Kayıp yakınları adalet aramaya devam ediyor

İHD Amed Şubesi ile kayıp yakınlarının “Kayıplar bulunsun, failler yargılansın” şiarıyla gerçekleştirdikleri eylemde bu hafta 1995’ten bu yana haber alınamayan Ömer Söğüt’ün akıbeti soruldu.

Amed- İnsan Hakları Derneği (İHD) Amed Şubesi ile kayıp yakınlarının “Kayıplar bulunsun, failler yargılansın” şiarıyla gerçekleştirdikleri eylem 847’nci haftasında devam etti. Koşuyolu Parkı Yaşam Hakkı Anıtı önünde gerçekleştirilen eyleme, çok sayıda İHD üyesi ile kayıp yakını katıldı. Eylemde, gözaltında kaybettirilenlerin fotoğrafları taşındı. Bu haftaki eylemde, 20 Mayıs 1995’te askerlerce gözaltına alınıp bir daha kendisinden haber alınamayan Ömer Söğüt’ün hikayesi okundu.

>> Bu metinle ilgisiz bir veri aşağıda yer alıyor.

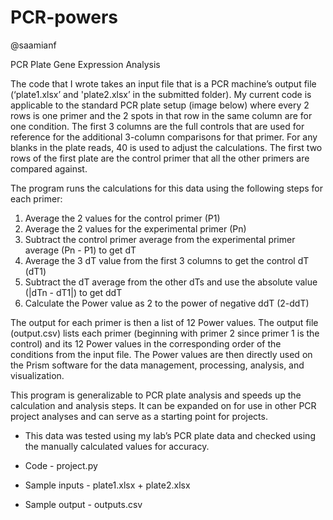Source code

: # PCR-powers

@saamianf

PCR Plate Gene Expression Analysis

The code that I wrote takes an input file that is a PCR machine’s output file (‘plate1.xlsx’
and 'plate2.xlsx’ in the submitted folder). My current code is applicable to the standard PCR
plate setup (image below) where every 2 rows is one primer and the 2 spots in that row in the
same column are for one condition. The first 3 columns are the full controls that are used for
reference for the additional 3-column comparisons for that primer. For any blanks in the plate
reads, 40 is used to adjust the calculations. The first two rows of the first plate are the control
primer that all the other primers are compared against.

The program runs the calculations for this data using the following steps for each primer:
1. Average the 2 values for the control primer (P1)
2. Average the 2 values for the experimental primer (Pn)
3. Subtract the control primer average from the experimental primer average (Pn -
P1) to get dT
4. Average the 3 dT value from the first 3 columns to get the control dT (dT1)
5. Subtract the dT average from the other dTs and use the absolute value (|dTn - dT1|)
to get ddT
6. Calculate the Power value as 2 to the power of negative ddT (2-ddT)

The output for each primer is then a list of 12 Power values. The output file (output.csv)
lists each primer (beginning with primer 2 since primer 1 is the control) and its 12 Power values
in the corresponding order of the conditions from the input file. The Power values are then
directly used on the Prism software for the data management, processing, analysis, and
visualization.

This program is generalizable to PCR plate analysis and speeds up the calculation and
analysis steps. It can be expanded on for use in other PCR project analyses and can serve as a
starting point for projects.

* This data was tested using my lab’s PCR plate data and checked using the manually calculated
values for accuracy.

* Code - project.py
* Sample inputs - plate1.xlsx + plate2.xlsx
* Sample output - outputs.csv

İnsan Hakları aktivisti Fırat Mercan tarafından okunan Söğüt’ün hikayesi şöyle:

“47 yaşındaki 8 çocuk babası Söğüt ve ailesi Licê’nin Derxust köyünde yaşıyordu. Güvenlik güçleri tarafından köylerinin yakılması nedeniyle göç etmek zorunda kalmışlardı. Ancak Söğüt, tek geçim kaynakları olan köy civarındaki bağlarına çalışmak üzere gidiyordu. Bu gidiş gelişlerde askerlere rastlarsa darp edilmiş halde eve dönüyordu. 20 Mayıs 1995 sabahı asmaları budamak için eşeği ile birlikte bağa gitti. Ancak akşam eve dönmedi. Sabah eşine bakmak için bağa giden Meyase Söğüt, onun eşyalarını gördü. Eşek ağaca bağlı haldeydi. Toprakta da bir noktaya kadar devam eden ayak izleri ve o noktadan sonra araç izleri vardı. Etrafa eşini sordu. Civarda binlerce askerin katıldığı askeri bir operasyon yapıldığını, bu askerlerin eşini bahçeden alıp götürdüklerini öğrendi.

Aile karakolda hakarete ve şiddete maruz bırakıldı

Eşi serbest bırakılır diye bekleyen Meyase Söğüt bir yandan da onu kendi imkanlarıyla karakollarda ve jandarma merkezlerinde arıyordu. Meyase Söğüt, Sadet Jandarma Merkezi’ne gidip eşini sorduğunda Şahabettin isimli rütbeli subay tarafından hakaretlere maruz kalıp, darp edildi. Savcılığa başvurduğunda ise ancak üçüncü dilekçesi kabul edilip işleme alındı.  Aradan 30 yıl geçmesine rağmen Söğüt’ün akıbeti hakkında bir bilgi edinilemedi.”

Açıklama oturma eylemiyle son buldu.